Quantification of the Interaction between Charged Guest Molecules and Chemisorbed Monothiolated β-Cyclodextrins

Abstract

The quantification of small molecules in aqueous solution by surface bound supramolecular host molecules is an important goal in the research held of chemo- and biosensor development. In this paper we present an attempt to quantify the interaction of different charged guest molecules with chemisorbed monothiolated beta-cyclodextrin monolayers by means of impedance spectroscopy in the presence of the redox couple [Fe(CN)(6)](3-)/[Fe(CN)(6)](4-). Self-assembled monolayers of mercaptopropane-N-mono-6-deoxy-beta-cyclodextrin amide (MPA-CD) on gold surfaces were formed with coverage of 99-100%. The inclusion of charged guest molecules was detected by monitoring the changes in the charge-transfer resistance, which is sensitive to the surface charge density in terms of repulsion or attraction of the redox active ions.
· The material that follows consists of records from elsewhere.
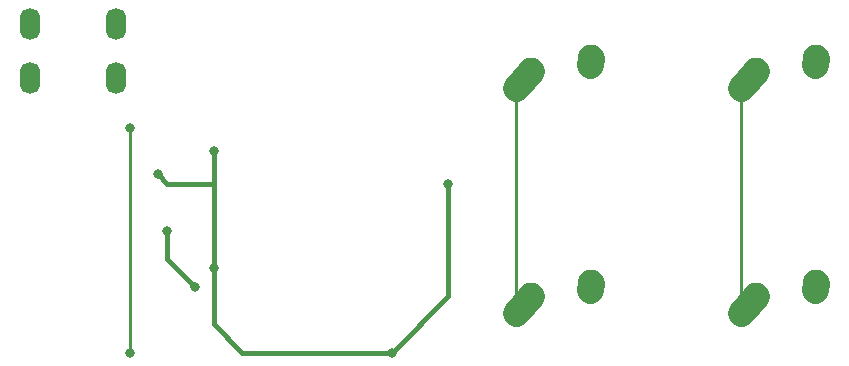
<source format=gbr>
G04 #@! TF.GenerationSoftware,KiCad,Pcbnew,(5.1.4)-1*
G04 #@! TF.CreationDate,2022-05-22T19:09:44+08:00*
G04 #@! TF.ProjectId,keyboard-pcb-tutorial,6b657962-6f61-4726-942d-7063622d7475,rev?*
G04 #@! TF.SameCoordinates,Original*
G04 #@! TF.FileFunction,Copper,L1,Top*
G04 #@! TF.FilePolarity,Positive*
%FSLAX46Y46*%
G04 Gerber Fmt 4.6, Leading zero omitted, Abs format (unit mm)*
G04 Created by KiCad (PCBNEW (5.1.4)-1) date 2022-05-22 19:09:44*
%MOMM*%
%LPD*%
G04 APERTURE LIST*
%ADD10C,2.250000*%
%ADD11C,2.250000*%
%ADD12O,1.700000X2.700000*%
%ADD13C,0.800000*%
%ADD14C,0.381000*%
%ADD15C,0.254000*%
G04 APERTURE END LIST*
D10*
X137200000Y-107125000D03*
X136545001Y-107855000D03*
D11*
X135890000Y-108585000D02*
X137200002Y-107125000D01*
D10*
X142240000Y-106045000D03*
X142220000Y-106335000D03*
D11*
X142200000Y-106625000D02*
X142240000Y-106045000D01*
D12*
X94775000Y-84137500D03*
X102075000Y-84137500D03*
X102075000Y-88637500D03*
X94775000Y-88637500D03*
D10*
X156250000Y-107125000D03*
X155595001Y-107855000D03*
D11*
X154940000Y-108585000D02*
X156250002Y-107125000D01*
D10*
X161290000Y-106045000D03*
X161270000Y-106335000D03*
D11*
X161250000Y-106625000D02*
X161290000Y-106045000D01*
D10*
X156250000Y-88075000D03*
X155595001Y-88805000D03*
D11*
X154940000Y-89535000D02*
X156250002Y-88075000D01*
D10*
X161290000Y-86995000D03*
X161270000Y-87285000D03*
D11*
X161250000Y-87575000D02*
X161290000Y-86995000D01*
D10*
X137200000Y-88075000D03*
X136545001Y-88805000D03*
D11*
X135890000Y-89535000D02*
X137200002Y-88075000D01*
D10*
X142240000Y-86995000D03*
X142220000Y-87285000D03*
D11*
X142200000Y-87575000D02*
X142240000Y-86995000D01*
D13*
X106362500Y-101600000D03*
X108743750Y-106362500D03*
X125412500Y-111918750D03*
X130175000Y-97631250D03*
X110331250Y-104775000D03*
X105568750Y-96837500D03*
X110331250Y-94846260D03*
X103187500Y-111918750D03*
X103187500Y-92868750D03*
D14*
X106362500Y-101600000D02*
X106362500Y-103981250D01*
X106362500Y-103981250D02*
X108743750Y-106362500D01*
X125412500Y-111918750D02*
X130175000Y-107156250D01*
X130175000Y-107156250D02*
X130175000Y-97631250D01*
X110331250Y-104775000D02*
X110331250Y-109537500D01*
X112712500Y-111918750D02*
X125412500Y-111918750D01*
X110331250Y-109537500D02*
X112712500Y-111918750D01*
X106362500Y-97631250D02*
X110331250Y-97631250D01*
X105568750Y-96837500D02*
X106362500Y-97631250D01*
X110331250Y-97631250D02*
X110331250Y-104775000D01*
X110331250Y-97631250D02*
X110331250Y-94846260D01*
D15*
X135890000Y-105815000D02*
X135890000Y-108585000D01*
X135890000Y-89535000D02*
X135890000Y-105815000D01*
X154940000Y-108585000D02*
X154940000Y-89535000D01*
X103187500Y-111918750D02*
X103187500Y-92868750D01*
M02*

</source>
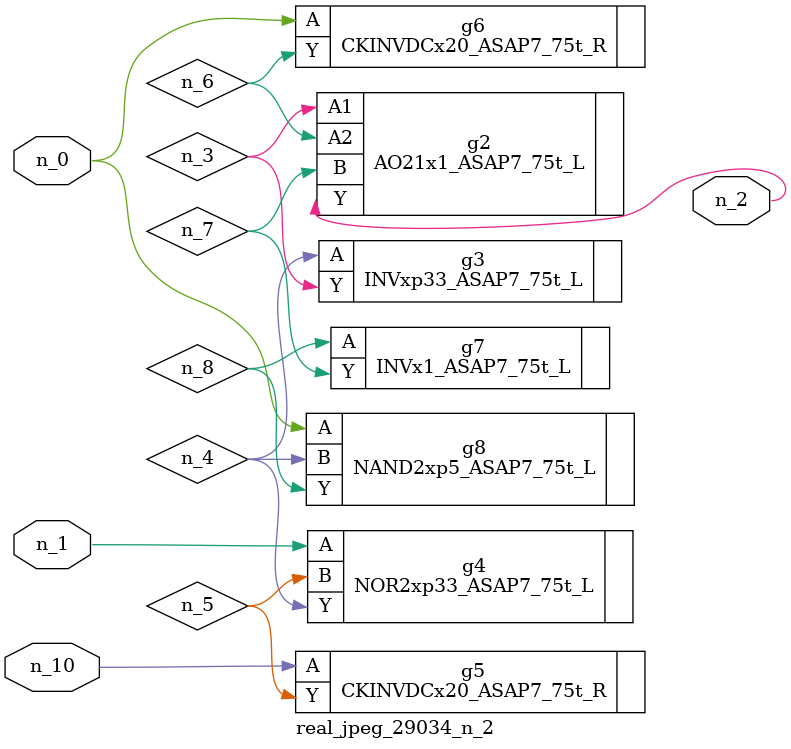
<source format=v>
module real_jpeg_29034_n_2 (n_1, n_10, n_0, n_2);

input n_1;
input n_10;
input n_0;

output n_2;

wire n_5;
wire n_4;
wire n_8;
wire n_6;
wire n_7;
wire n_3;

CKINVDCx20_ASAP7_75t_R g6 ( 
.A(n_0),
.Y(n_6)
);

NAND2xp5_ASAP7_75t_L g8 ( 
.A(n_0),
.B(n_4),
.Y(n_8)
);

NOR2xp33_ASAP7_75t_L g4 ( 
.A(n_1),
.B(n_5),
.Y(n_4)
);

AO21x1_ASAP7_75t_L g2 ( 
.A1(n_3),
.A2(n_6),
.B(n_7),
.Y(n_2)
);

INVxp33_ASAP7_75t_L g3 ( 
.A(n_4),
.Y(n_3)
);

INVx1_ASAP7_75t_L g7 ( 
.A(n_8),
.Y(n_7)
);

CKINVDCx20_ASAP7_75t_R g5 ( 
.A(n_10),
.Y(n_5)
);


endmodule
</source>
Adsorption of positively charged 1-adamantanamino hydrochloride (1-ADHC) led to a considerable increase in the charge-transfer resistance, whereas the inclusion of both negatively charged 1-adamantanecarboxylic acid (1-ADC) and 2-(p-toluidinyl)naphthalene-6-sulfonate (2,6-TNS) caused a decrease, Applying the Frumkin correction to obtain the surface charge density and the Gouy-Chapman-Stern theory to account for the electrochemical double layer, we were able to quantify the binding of the charged guest molecules in terms of binding isotherms. The isotherms display a distinct two step adsorption process probably owing to the presence of two energetically different binding sites on the surface. Complete reversibility of the binding process of the guest molecules could be demonstrated by the addition of beta-cyclodextrin in solution, which allowed the reuse of the functionalized surfaces.